[Collected data]
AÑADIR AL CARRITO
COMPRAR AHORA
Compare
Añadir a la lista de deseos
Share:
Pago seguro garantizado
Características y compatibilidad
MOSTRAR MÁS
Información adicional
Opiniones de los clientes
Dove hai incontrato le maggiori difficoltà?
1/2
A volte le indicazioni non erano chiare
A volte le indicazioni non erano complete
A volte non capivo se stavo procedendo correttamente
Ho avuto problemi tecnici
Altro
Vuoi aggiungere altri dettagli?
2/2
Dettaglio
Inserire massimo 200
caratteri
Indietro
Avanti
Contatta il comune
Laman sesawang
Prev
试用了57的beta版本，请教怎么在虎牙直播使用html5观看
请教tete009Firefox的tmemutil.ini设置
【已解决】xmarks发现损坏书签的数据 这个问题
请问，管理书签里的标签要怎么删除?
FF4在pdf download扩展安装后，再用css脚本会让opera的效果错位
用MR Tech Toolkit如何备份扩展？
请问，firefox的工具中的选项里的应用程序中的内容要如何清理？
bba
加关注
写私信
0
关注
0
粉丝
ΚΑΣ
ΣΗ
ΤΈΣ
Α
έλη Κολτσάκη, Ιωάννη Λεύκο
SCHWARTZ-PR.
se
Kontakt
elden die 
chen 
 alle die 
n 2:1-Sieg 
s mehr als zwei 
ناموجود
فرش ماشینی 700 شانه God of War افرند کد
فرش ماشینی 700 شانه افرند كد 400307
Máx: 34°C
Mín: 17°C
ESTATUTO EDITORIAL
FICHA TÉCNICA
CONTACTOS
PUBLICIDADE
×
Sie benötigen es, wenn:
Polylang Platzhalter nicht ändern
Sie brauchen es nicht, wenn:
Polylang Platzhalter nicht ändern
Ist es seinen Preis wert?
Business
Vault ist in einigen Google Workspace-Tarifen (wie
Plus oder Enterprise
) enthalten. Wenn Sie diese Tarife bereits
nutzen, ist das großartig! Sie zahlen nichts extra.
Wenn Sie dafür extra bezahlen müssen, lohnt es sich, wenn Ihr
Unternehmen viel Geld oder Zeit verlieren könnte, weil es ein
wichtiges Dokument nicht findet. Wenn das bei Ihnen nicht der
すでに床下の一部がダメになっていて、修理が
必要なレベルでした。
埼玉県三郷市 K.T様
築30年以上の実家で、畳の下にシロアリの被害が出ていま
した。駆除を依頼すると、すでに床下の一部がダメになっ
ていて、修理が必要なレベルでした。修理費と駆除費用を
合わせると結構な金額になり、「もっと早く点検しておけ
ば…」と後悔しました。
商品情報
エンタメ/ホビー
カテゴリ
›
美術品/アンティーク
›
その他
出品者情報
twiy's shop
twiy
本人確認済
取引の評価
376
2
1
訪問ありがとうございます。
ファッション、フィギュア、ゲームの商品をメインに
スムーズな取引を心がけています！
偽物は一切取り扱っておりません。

■ WHAT THE EXERCISE ASKS ■
The answer must be the line containing "すでに床下の一部がダメになっていて、修理が" and every line after it to the end of the records, repeated exactly.

■ ANSWER SECTION ■
すでに床下の一部がダメになっていて、修理が
必要なレベルでした。
埼玉県三郷市 K.T様
築30年以上の実家で、畳の下にシロアリの被害が出ていま
した。駆除を依頼すると、すでに床下の一部がダメになっ
ていて、修理が必要なレベルでした。修理費と駆除費用を
合わせると結構な金額になり、「もっと早く点検しておけ
ば…」と後悔しました。
商品情報
エンタメ/ホビー
カテゴリ
›
美術品/アンティーク
›
その他
出品者情報
twiy's shop
twiy
本人確認済
取引の評価
376
2
1
訪問ありがとうございます。
ファッション、フィギュア、ゲームの商品をメインに
スムーズな取引を心がけています！
偽物は一切取り扱っておりません。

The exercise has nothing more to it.